PML risk stratification using anti-JCV antibody index and L-selectin


  • N. Schwab
  • T. Schneider-Hohendorf
  • B. Pignolet
  • M. Spadaro
  • D. Görlich
  • I. Meinl
  • S. Windhagen
  • B. Tackenberg
  • J. Breuer
  • E. Cantó
  • T. Kümpfel
  • R. Hohlfeld
  • V. Siffrin
  • F. Luessi
  • A. Posevitz-Fejfár
  • X. Montalban
  • S.G. Meuth
  • F. Zipp
  • R. Gold
  • R.A. Du Pasquier
  • C. Kleinschnitz
  • A. Jacobi
  • M. Comabella
  • A. Bertolotto
  • D. Brassat
  • H. Wiendl


  • Multiple Sclerosis Journal


  • Mult Scler J 22 (8): 1048-1060


  • Background: Natalizumab treatment is associated with progressive multifocal leukoencephalopathy (PML) development. Treatment duration, prior immunosuppressant use, and JCV serostatus are currently used for risk stratification, but PML incidence stays high. Anti-JCV antibody index and L-selectin (CD62L) have been proposed as additional risk stratification parameters.

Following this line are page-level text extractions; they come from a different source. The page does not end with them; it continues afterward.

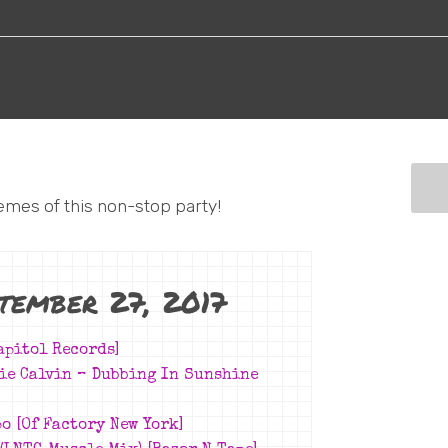
emes of this non-stop party!
ptember 27, 2017
apitol Records]
nie Calvin –
Dubbing In Sunshine
o [Of Factory New York]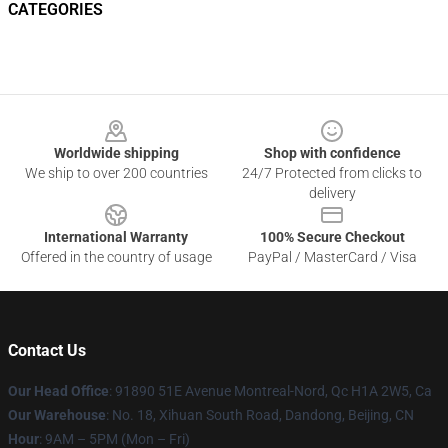
CATEGORIES
Footer
Worldwide shipping
Shop with confidence
We ship to over 200 countries
24/7 Protected from clicks to
delivery
International Warranty
100% Secure Checkout
Offered in the country of usage
PayPal / MasterCard / Visa
Contact Us
Our Head Office
: 91890 51E Avenue Montreal-Nord, Qc H1A 2W5, Ca
Our Warehouse
: No. 18, Xihuan South Road, Dandong, Beijing, CN
Hour
: 9AM – 5PM (Mon – Fri)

Objective: This study aimed at verifying and integrating both parameters into one algorithm for risk stratification. Methods: Multicentric, international cohorts of natalizumab-treated MS patients were assessed for JCV index (1921 control patients and nine pre-PML patients) and CD62L (1410 control patients and 17 pre-PML patients). Results: CD62L values correlate with JCV serostatus, as well as JCV index values. Low CD62L in natalizumab-treated patients was confirmed and validated as a biomarker for PML risk with the risk factor "CD62L low" increasing a patient's relative risk 55-fold (p < 0.0001). Validation efforts established 86% sensitivity/91% specificity for CD62L and 100% sensitivity/59% specificity for JCV index as predictors of PML. Using both parameters identified 1.9% of natalizumab-treated patients in the reference center as the risk group. Conclusions: Both JCV index and CD62L have merit for risk stratification and share a potential biological relationship with implications for general PML etiology. A risk algorithm incorporating both biomarkers could strongly reduce PML incidence.